## Document passage
-.-.-
Think New Zealand birds and kiwi, kakapo, tuis and kaka spring to mind. All are mainland birds. But offshore, tenuously tied to windswept, storm-tossed and often uninhabited islands, lives a seabird community more diverse than anywhere on the planet.
Of the 300 kinds of seabirds, 10 per cent breed only in New Zealand. The Gulf is a hotspot: even though they decamp for part of the year to places as far away as Ecuador and the North Pacific, Buller's shearwaters, black petrels and Pycroft's petrels breed nowhere else in the world.
The Gulf birds survive and prosper in the absence of predators and because food - plankton, tiny marine scraps, small fish - is abundant.
Yet despite their proximity to Auckland little is known about these curious creatures. What they have in common are characteristics adapted to life at sea.
One group are called tubenose birds, after a Nasal feature which helps them get rid of seasalt and detects telltale scents carried on seabreezes.
-.-.-
## Data records
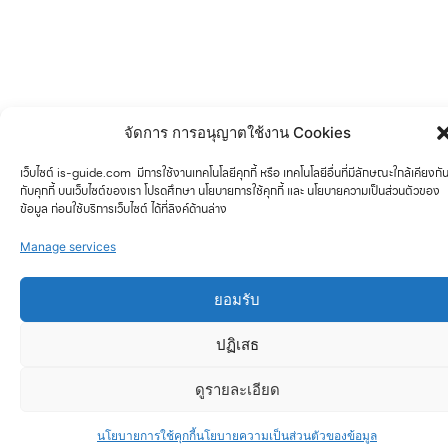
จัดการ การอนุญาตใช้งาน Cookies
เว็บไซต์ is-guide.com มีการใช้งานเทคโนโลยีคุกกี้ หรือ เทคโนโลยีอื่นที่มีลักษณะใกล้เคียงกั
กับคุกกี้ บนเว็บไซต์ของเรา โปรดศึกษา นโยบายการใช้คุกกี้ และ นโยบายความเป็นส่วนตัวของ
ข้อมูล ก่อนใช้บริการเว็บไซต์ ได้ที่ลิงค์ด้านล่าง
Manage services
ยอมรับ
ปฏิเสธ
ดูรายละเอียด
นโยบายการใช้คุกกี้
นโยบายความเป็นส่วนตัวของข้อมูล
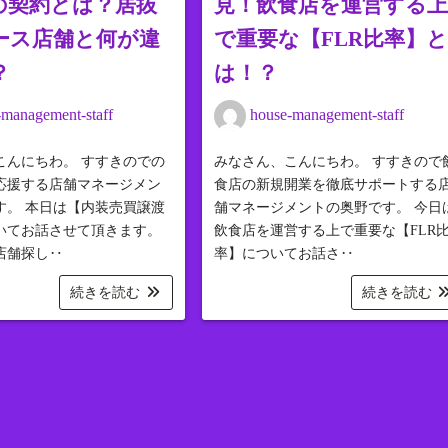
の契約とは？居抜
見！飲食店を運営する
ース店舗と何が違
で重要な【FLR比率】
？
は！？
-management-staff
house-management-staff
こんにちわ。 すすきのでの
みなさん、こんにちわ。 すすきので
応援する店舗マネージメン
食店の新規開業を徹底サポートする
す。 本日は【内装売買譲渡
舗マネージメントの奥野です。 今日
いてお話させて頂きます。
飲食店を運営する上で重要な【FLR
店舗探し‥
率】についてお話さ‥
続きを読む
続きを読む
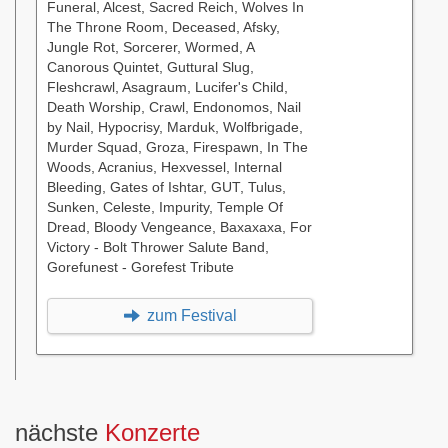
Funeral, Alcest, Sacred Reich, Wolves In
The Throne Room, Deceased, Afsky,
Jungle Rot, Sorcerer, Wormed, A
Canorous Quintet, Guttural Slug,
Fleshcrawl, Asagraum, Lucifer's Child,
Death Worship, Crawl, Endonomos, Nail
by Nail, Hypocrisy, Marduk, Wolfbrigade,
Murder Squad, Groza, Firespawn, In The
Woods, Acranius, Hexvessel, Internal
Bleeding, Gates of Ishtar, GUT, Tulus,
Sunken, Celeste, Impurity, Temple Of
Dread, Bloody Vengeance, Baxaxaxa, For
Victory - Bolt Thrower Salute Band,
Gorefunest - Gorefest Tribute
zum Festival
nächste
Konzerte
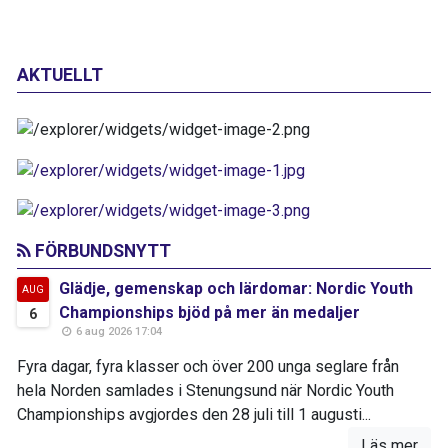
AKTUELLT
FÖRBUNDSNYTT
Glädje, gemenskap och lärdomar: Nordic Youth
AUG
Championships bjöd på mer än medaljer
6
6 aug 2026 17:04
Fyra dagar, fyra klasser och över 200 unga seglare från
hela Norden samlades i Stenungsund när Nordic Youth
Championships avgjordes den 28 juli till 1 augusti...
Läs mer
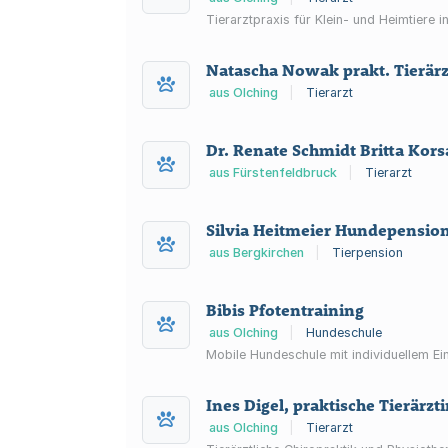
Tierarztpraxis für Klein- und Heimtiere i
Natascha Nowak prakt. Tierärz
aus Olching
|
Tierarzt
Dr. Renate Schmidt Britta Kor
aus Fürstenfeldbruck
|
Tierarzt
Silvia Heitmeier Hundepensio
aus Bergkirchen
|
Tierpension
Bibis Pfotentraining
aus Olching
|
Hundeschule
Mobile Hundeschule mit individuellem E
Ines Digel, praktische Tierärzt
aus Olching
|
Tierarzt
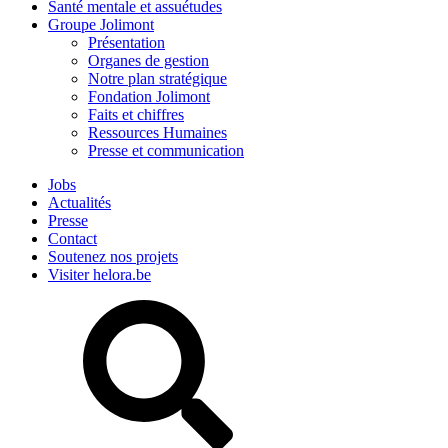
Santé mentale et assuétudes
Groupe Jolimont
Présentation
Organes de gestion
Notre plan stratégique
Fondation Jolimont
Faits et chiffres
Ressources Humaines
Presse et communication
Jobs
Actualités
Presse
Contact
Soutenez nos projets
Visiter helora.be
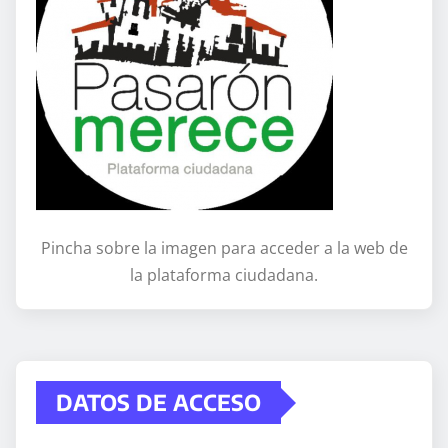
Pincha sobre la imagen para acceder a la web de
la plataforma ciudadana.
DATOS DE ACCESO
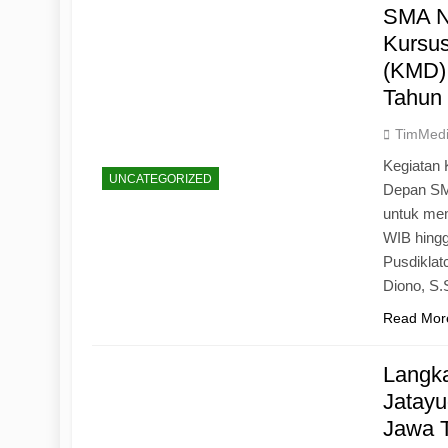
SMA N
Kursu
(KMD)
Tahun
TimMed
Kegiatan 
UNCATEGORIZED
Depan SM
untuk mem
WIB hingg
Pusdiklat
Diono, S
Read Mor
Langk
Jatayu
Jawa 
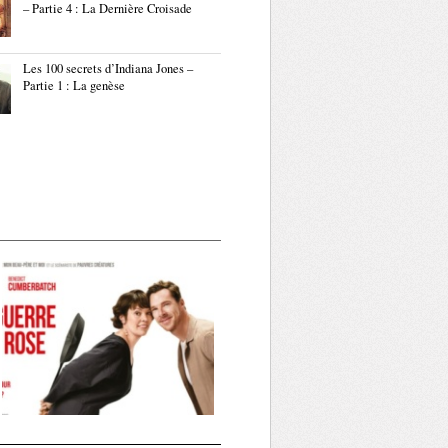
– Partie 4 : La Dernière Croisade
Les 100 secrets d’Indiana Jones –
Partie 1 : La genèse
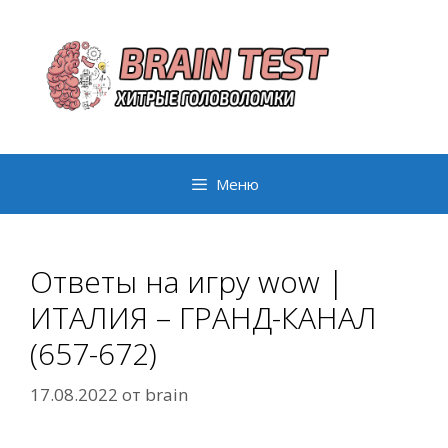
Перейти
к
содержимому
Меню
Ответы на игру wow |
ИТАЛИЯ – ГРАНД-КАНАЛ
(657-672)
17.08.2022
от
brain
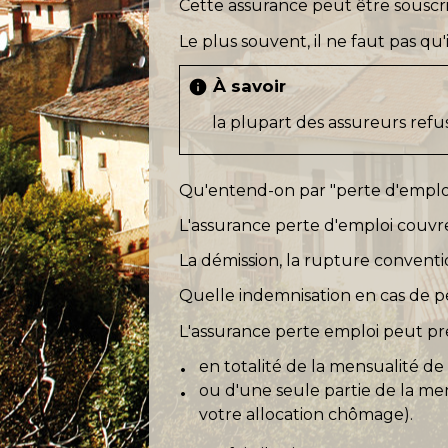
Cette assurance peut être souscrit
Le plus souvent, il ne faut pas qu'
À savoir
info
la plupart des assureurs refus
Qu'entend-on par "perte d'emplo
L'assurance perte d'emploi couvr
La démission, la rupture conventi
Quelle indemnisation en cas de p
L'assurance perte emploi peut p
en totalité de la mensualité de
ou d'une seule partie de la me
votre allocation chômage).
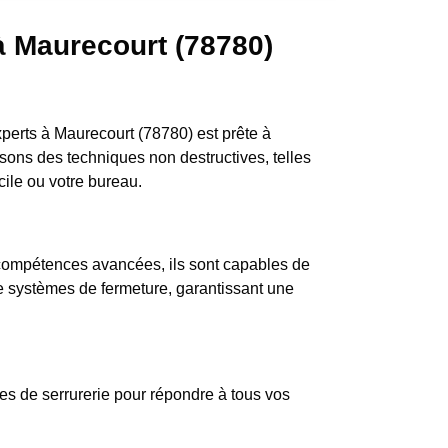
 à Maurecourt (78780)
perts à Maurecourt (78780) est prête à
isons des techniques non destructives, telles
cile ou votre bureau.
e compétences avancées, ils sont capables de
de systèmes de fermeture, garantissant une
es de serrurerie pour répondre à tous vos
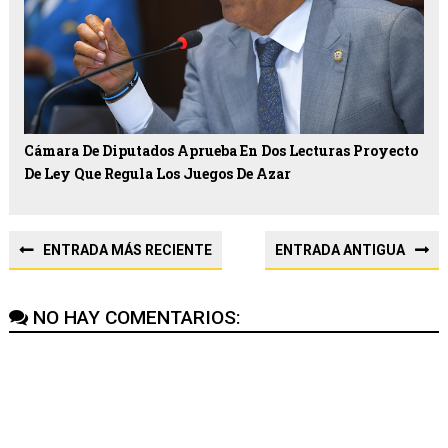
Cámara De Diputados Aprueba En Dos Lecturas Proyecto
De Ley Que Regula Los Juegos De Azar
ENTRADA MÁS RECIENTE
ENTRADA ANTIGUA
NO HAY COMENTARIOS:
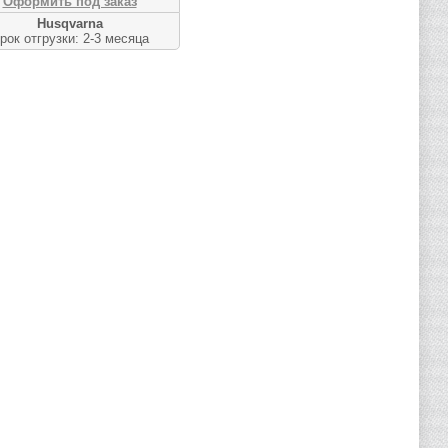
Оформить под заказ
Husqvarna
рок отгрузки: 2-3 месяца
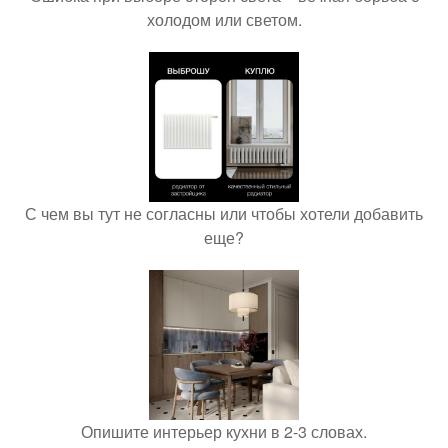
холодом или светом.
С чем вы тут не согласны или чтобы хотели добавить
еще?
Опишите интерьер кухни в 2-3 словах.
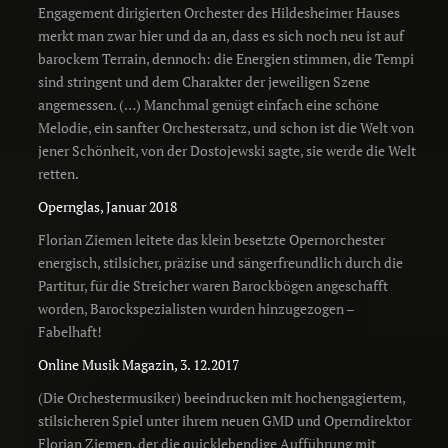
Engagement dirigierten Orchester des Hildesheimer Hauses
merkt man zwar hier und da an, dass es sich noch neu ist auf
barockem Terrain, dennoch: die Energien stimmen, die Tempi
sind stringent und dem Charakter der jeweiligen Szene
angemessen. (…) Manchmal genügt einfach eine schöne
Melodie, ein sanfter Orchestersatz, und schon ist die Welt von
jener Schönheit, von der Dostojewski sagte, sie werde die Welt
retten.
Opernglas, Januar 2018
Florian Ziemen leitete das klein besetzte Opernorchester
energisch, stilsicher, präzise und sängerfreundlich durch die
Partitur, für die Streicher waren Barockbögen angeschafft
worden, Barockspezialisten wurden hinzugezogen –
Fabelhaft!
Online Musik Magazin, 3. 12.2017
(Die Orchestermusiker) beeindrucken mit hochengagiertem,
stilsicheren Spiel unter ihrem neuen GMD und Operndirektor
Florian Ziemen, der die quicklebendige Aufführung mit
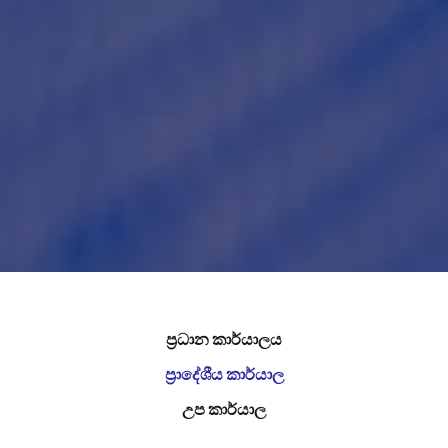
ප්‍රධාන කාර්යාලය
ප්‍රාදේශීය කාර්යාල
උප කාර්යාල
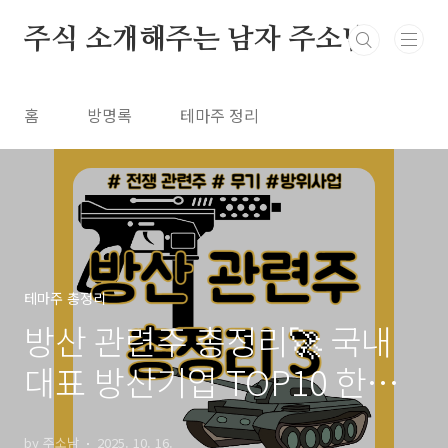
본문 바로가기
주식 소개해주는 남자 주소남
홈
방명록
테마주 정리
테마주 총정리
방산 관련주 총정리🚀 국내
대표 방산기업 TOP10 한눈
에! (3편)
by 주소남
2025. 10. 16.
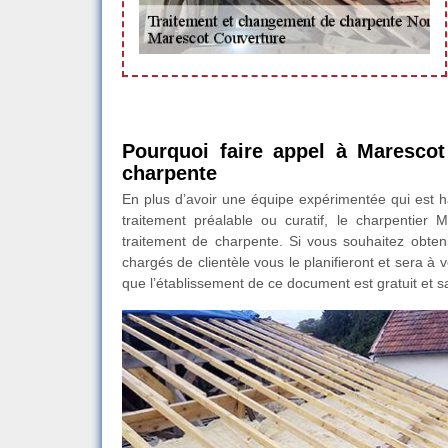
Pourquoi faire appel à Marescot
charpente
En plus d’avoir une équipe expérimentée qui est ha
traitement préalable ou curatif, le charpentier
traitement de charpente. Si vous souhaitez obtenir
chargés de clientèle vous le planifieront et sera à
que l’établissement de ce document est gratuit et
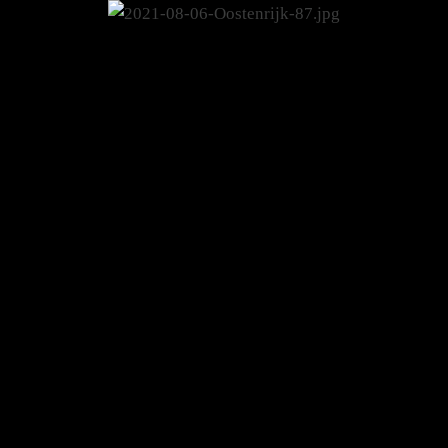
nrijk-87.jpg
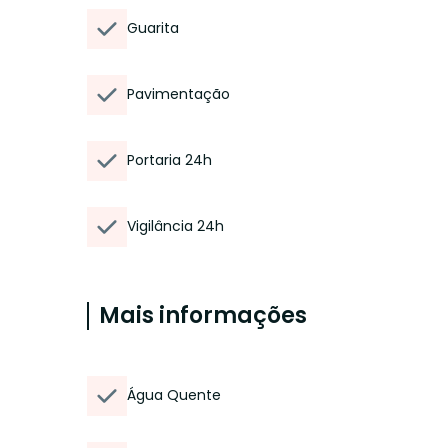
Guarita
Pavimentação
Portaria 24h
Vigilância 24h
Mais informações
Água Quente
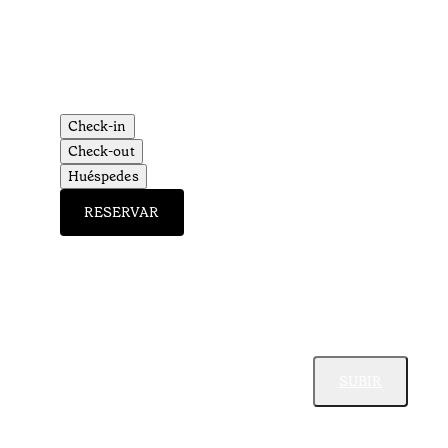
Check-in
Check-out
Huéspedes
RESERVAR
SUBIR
-.-.-
## Task instructions
[a] Answer these three questions from the passage on New Zealand seabirds:
(i) What share of the 300 kinds of seabirds breed only in New Zealand?
(ii) Which three birds breed in the Gulf and nowhere else in the world?
(iii) What two things does the nasal feature of tubenose birds do?
[b] Please copy the passage on New Zealand seabirds word for word, from "Think New Zealand" up to and including "on the planet.".
[c] According to the passage on New Zealand seabirds, why do the Gulf birds survive and prosper?
The records are material of their own, apart from the passage on New Zealand seabirds.

## Problem solutions
[a]
(i) 10 per cent.
(ii) Buller's shearwaters, black petrels and Pycroft's petrels.
(iii) It helps them get rid of seasalt and detects telltale scents carried on seabreezes.

[b]
Think New Zealand birds and kiwi, kakapo, tuis and kaka spring to mind. All are mainland birds. But offshore, tenuously tied to windswept, storm-tossed and often uninhabited islands, lives a seabird community more diverse than anywhere on the planet.

[c] They survive and prosper because there are no predators and because food is abundant, including plankton, tiny marine scraps and small fish.